- Task to carry out: Go through the records and copy each line where the word "under" occurs.
───── Exercise material ─────
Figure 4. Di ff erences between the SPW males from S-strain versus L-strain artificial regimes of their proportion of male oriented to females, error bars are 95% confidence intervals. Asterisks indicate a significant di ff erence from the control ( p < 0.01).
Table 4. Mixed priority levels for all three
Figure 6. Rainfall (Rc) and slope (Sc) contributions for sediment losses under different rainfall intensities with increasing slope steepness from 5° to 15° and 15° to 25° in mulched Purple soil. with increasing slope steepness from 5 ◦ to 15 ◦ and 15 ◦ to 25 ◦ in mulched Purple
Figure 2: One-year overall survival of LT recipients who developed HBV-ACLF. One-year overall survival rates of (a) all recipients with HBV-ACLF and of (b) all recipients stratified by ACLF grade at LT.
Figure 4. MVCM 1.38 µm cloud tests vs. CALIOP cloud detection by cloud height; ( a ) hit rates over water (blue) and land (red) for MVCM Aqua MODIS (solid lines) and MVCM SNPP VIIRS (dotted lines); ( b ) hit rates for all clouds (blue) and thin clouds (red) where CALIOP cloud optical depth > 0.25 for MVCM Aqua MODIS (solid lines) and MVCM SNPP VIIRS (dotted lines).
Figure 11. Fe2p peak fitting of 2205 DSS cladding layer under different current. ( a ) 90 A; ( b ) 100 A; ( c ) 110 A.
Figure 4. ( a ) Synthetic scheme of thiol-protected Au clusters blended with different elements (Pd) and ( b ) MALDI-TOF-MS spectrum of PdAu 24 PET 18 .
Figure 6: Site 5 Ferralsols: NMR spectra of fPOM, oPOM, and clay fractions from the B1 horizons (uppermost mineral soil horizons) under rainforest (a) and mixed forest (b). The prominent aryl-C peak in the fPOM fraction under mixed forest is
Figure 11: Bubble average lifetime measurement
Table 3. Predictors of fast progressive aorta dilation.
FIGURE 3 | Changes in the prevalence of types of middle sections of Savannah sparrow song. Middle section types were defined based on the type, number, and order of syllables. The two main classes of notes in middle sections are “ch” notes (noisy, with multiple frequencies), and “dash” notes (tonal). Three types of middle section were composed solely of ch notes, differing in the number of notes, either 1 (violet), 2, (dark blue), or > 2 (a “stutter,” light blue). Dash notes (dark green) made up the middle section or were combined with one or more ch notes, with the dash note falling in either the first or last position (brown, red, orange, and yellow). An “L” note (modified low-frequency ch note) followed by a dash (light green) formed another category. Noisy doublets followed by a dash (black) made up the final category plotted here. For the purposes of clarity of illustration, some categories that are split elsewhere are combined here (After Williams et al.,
─────
- Answer for the task:
Figure 6. Rainfall (Rc) and slope (Sc) contributions for sediment losses under different rainfall intensities with increasing slope steepness from 5° to 15° and 15° to 25° in mulched Purple soil. with increasing slope steepness from 5 ◦ to 15 ◦ and 15 ◦ to 25 ◦ in mulched Purple
Figure 11. Fe2p peak fitting of 2205 DSS cladding layer under different current. ( a ) 90 A; ( b ) 100 A; ( c ) 110 A.
Figure 6: Site 5 Ferralsols: NMR spectra of fPOM, oPOM, and clay fractions from the B1 horizons (uppermost mineral soil horizons) under rainforest (a) and mixed forest (b). The prominent aryl-C peak in the fPOM fraction under mixed forest is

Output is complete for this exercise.